Source information:
----------------

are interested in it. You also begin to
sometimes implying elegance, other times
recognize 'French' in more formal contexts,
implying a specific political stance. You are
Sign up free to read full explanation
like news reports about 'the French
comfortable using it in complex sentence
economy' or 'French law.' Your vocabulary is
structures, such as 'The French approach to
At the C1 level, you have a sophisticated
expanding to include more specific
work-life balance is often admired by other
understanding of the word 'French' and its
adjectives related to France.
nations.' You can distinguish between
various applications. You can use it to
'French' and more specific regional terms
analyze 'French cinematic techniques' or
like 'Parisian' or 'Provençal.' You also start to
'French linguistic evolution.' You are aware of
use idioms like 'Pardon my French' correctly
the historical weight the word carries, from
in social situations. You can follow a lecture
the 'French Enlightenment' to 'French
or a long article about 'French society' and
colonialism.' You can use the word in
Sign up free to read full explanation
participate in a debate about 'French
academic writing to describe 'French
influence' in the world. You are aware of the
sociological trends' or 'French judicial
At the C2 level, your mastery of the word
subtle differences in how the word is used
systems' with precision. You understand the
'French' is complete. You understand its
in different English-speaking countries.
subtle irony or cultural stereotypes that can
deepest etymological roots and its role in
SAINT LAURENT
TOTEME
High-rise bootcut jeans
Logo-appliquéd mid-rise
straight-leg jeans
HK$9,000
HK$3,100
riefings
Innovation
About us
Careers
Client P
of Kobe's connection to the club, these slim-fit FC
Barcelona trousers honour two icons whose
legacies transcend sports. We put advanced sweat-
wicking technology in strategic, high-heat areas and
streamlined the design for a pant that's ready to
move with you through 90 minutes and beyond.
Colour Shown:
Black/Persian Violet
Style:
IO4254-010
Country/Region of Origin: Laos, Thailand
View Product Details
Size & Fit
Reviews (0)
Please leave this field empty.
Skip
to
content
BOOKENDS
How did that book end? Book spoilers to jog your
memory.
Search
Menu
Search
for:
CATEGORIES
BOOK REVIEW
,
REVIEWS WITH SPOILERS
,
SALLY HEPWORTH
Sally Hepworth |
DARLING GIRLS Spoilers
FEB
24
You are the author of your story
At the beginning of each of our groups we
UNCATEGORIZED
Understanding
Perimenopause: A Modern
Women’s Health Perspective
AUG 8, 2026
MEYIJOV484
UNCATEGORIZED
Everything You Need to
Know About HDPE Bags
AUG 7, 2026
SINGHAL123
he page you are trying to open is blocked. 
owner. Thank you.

----------------

Task details: Could you duplicate every line of the records above word for word, in the same order, with nothing added or left out?

Result:
are interested in it. You also begin to
sometimes implying elegance, other times
recognize 'French' in more formal contexts,
implying a specific political stance. You are
Sign up free to read full explanation
like news reports about 'the French
comfortable using it in complex sentence
economy' or 'French law.' Your vocabulary is
structures, such as 'The French approach to
At the C1 level, you have a sophisticated
expanding to include more specific
work-life balance is often admired by other
understanding of the word 'French' and its
adjectives related to France.
nations.' You can distinguish between
various applications. You can use it to
'French' and more specific regional terms
analyze 'French cinematic techniques' or
like 'Parisian' or 'Provençal.' You also start to
'French linguistic evolution.' You are aware of
use idioms like 'Pardon my French' correctly
the historical weight the word carries, from
in social situations. You can follow a lecture
the 'French Enlightenment' to 'French
or a long article about 'French society' and
colonialism.' You can use the word in
Sign up free to read full explanation
participate in a debate about 'French
academic writing to describe 'French
influence' in the world. You are aware of the
sociological trends' or 'French judicial
At the C2 level, your mastery of the word
subtle differences in how the word is used
systems' with precision. You understand the
'French' is complete. You understand its
in different English-speaking countries.
subtle irony or cultural stereotypes that can
deepest etymological roots and its role in
SAINT LAURENT
TOTEME
High-rise bootcut jeans
Logo-appliquéd mid-rise
straight-leg jeans
HK$9,000
HK$3,100
riefings
Innovation
About us
Careers
Client P
of Kobe's connection to the club, these slim-fit FC
Barcelona trousers honour two icons whose
legacies transcend sports. We put advanced sweat-
wicking technology in strategic, high-heat areas and
streamlined the design for a pant that's ready to
move with you through 90 minutes and beyond.
Colour Shown:
Black/Persian Violet
Style:
IO4254-010
Country/Region of Origin: Laos, Thailand
View Product Details
Size & Fit
Reviews (0)
Please leave this field empty.
Skip
to
content
BOOKENDS
How did that book end? Book spoilers to jog your
memory.
Search
Menu
Search
for:
CATEGORIES
BOOK REVIEW
,
REVIEWS WITH SPOILERS
,
SALLY HEPWORTH
Sally Hepworth |
DARLING GIRLS Spoilers
FEB
24
You are the author of your story
At the beginning of each of our groups we
UNCATEGORIZED
Understanding
Perimenopause: A Modern
Women’s Health Perspective
AUG 8, 2026
MEYIJOV484
UNCATEGORIZED
Everything You Need to
Know About HDPE Bags
AUG 7, 2026
SINGHAL123
he page you are trying to open is blocked. 
owner. Thank you.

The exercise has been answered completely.